Jim Gray, Microsoft Distinguished Engineer, before one of three telescopes at the Apache Point Observatory in New Mexico.
REDMOND, Wash., Oct. 6, 2003 — Finding a needle in a field of haystacks would be easier than the task that confronts Richard McMahon. A researcher at the Cambridge University Institute of Astronomy in England, McMahon is looking for 10 of the most distant celestial objects in the universe. And he needs to find them in the university's data library of 100 million astronomical objects.
The most practical way to narrow his search is to cross-reference Cambridge's data with another database, but that is on the other side of the Atlantic Ocean, at Johns Hopkins University in Baltimore.
Advances in scientific research tools are making dilemmas such as this all too common in astronomy and other sciences. Today's ultra-powerful telescopes double the amount of astronomical information available every year, creating data-management challenges that dwarf those faced by even the largest data-driven businesses. Astronomy databases now collectively hold about 200 terabytes (TBs) of data an amount equal to10 times the information in all the texts currently stored in the U.S. Library of Congress.
Hidden in this data are clues to many of astronomy's biggest, most tantalizing questions: how galaxies form, the shape and size of the universe, even the future of the universe itself. But finding the answers, many astronomers agree, requires better ways to conveniently and cost-effectively analyze these libraries of data and to unite disparate databases via the Internet -- in effect, to produce a virtual, worldwide telescope.
A growing number of scientific organizations are turning to Microsoft to help them achieve these goals. Astronomers say Microsoft technology and the know-how of its researchers are helping them transform the way they do their work, allowing them to do research better, faster and with fewer technical challenges than ever before. And to the joy of amateur astronomers, these technologies are providing unprecedented access to a nearly limitless stockpile of celestial data and information to anyone with an online connection.
The results so far speak for themselves:
A first-of-its kind Web portal that uses Microsoft .NET Technologies and Web-server software to unite or -- in scientific parlance -- "federate" astronomical data over the Internet, creating what is considered the first prototype of a virtual worldwide telescope.
One of astronomy's largest ongoing space surveys -- and a growing number of other research groups -- uses many of these and other Microsoft technologies to manage and provide professional and amateur astronomers access to their multi-gigabyte data catalogs.

Task instructions: Could you rewrite the astronomy article from the words "REDMOND, Wash., Oct." through "University in Baltimore.", putting "100 billion" in place of "100 million"?

Collected data:
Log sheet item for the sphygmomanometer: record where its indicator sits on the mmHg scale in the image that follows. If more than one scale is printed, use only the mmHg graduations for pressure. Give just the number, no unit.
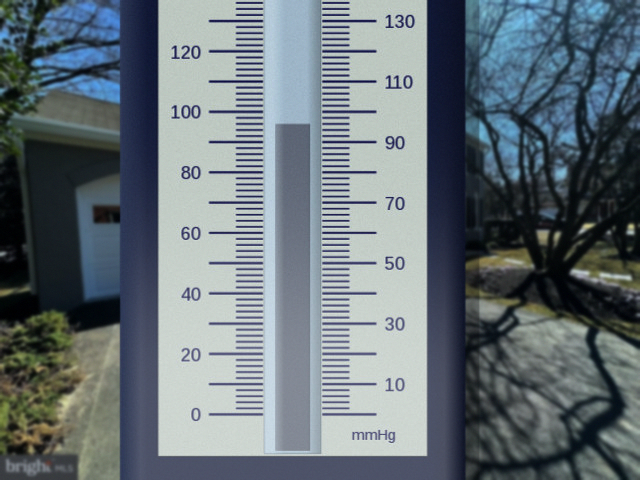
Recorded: 96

Your solution:
REDMOND, Wash., Oct. 6, 2003 — Finding a needle in a field of haystacks would be easier than the task that confronts Richard McMahon. A researcher at the Cambridge University Institute of Astronomy in England, McMahon is looking for 10 of the most distant celestial objects in the universe. And he needs to find them in the university's data library of 100 billion astronomical objects.
The most practical way to narrow his search is to cross-reference Cambridge's data with another database, but that is on the other side of the Atlantic Ocean, at Johns Hopkins University in Baltimore.